Then comes the monster..............shipping . . . . . . .and all the real life facts of shipping damage....
What you can get delivered to Tx might be a good deal . . . but now to get it to HI . . . . 
I try to stay with American made products -----when possible..
I have heard that there is some hidden import type charges on most of the china made PV panels . . . . .and that becomes a shock to buyers who are not aware of said charges.........
So it makes a whole lot of sense to employ a "local" designer / installer . . . .all equipment arrives at your door step. ready to go.......and as such the local guy is not going to sell you truck stop junk
Many DIY'ers have to learn the hard way that the cheap stuff is money forever lost

Now back to your paring down on your electrical usage..................


----------



## tarbe (Apr 7, 2007)

Jim-mi said:


> There is some really great deals ---price per watt---to be had on PV panels right now......
> Then comes the monster..............shipping . . . . . . .and all the real life facts of shipping damage....
> What you can get delivered to Tx might be a good deal . . . but now to get it to HI . . . .
> I try to stay with American made products -----when possible..

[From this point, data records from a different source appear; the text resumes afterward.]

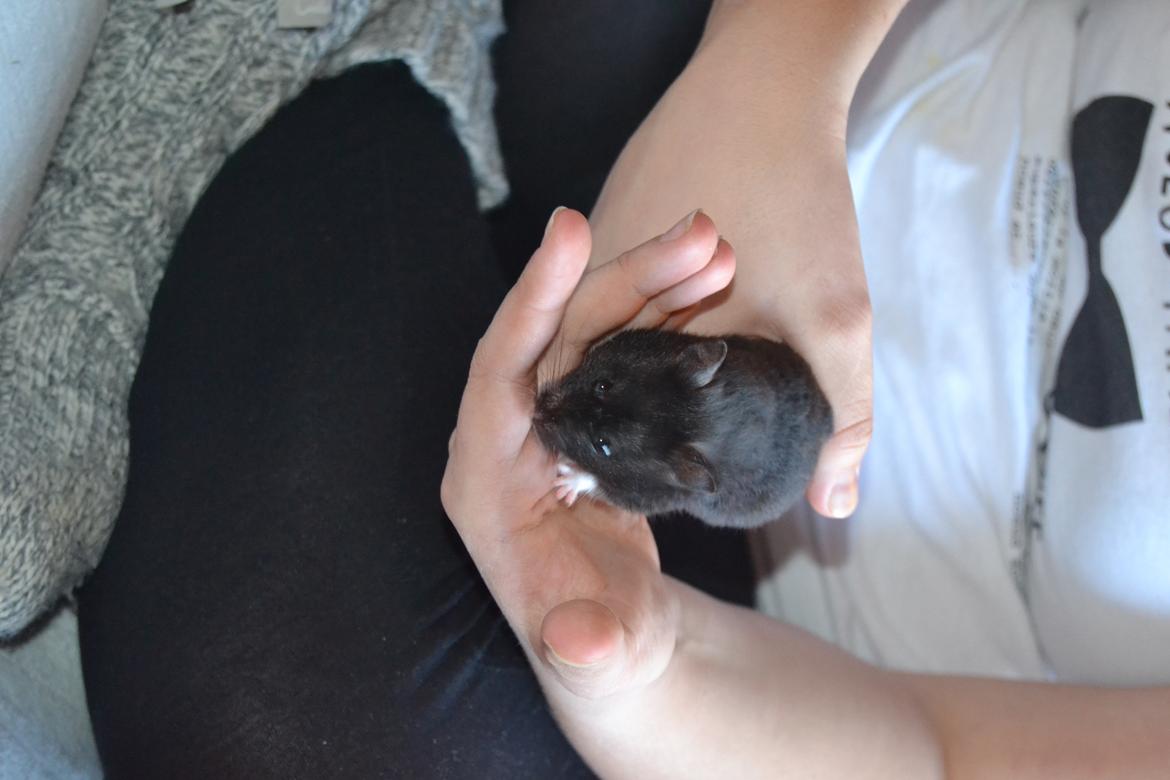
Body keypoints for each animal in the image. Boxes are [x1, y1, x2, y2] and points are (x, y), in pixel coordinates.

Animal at [533, 329, 833, 528]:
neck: (707, 423)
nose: (536, 413)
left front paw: (563, 479)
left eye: (602, 445)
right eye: (603, 384)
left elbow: (594, 482)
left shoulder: (643, 497)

I have enjoyed reading this thread.

Reminds me of many of the arguments I have personally gone through during my analysis of whether solar makes sense for my application in Ozark County, MO, on the retirement place.

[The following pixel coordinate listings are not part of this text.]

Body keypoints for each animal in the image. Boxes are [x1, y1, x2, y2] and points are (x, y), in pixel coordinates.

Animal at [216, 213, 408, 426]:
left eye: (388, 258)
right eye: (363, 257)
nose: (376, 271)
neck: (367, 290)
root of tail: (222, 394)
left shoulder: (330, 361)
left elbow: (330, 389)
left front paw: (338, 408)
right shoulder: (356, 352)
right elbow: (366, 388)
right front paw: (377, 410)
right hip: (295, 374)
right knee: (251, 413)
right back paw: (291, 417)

I do believe I could make a good argument either way!!

For me, the up-front cost of getting grid in (about $10k) plus my strong desire to avoid commercial entanglements and the dependencies they create, powerline easements and power outages has swung the argument in favor of solar. 

The issues with shipping has me wondering if I should focus on finding a local Houston purchase point for the panels?

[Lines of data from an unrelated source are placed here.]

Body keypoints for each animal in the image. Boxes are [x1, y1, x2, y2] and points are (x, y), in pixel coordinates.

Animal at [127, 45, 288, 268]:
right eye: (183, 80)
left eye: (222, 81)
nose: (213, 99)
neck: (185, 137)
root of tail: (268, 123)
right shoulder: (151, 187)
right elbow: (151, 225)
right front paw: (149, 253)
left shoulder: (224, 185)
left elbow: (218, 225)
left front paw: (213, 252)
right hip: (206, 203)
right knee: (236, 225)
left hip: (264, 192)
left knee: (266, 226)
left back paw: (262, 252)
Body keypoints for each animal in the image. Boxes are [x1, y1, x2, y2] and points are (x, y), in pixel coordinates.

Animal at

I won't be ready to install for probably 3 years...but the more I study the situation, the more I am thinking the time to move is now!


Tim


----------



## Jim-mi (May 15, 2002)

delete


----------



## DryHeat (Nov 11, 2010)

DW and I are looking at putting a grid-tied system on our roof this year. The fellow we're dealing with swears by using mini-inverters (one per panel), but maybe that's for grid-tied exclusively? Anyway, you might look at those as another option, using them keeps each panel independent of the others so damage, shade, etc on one won't cut output from others.


----------



## TnAndy (Sep 15, 2005)

The micro inverters ARE grid tie only.


----------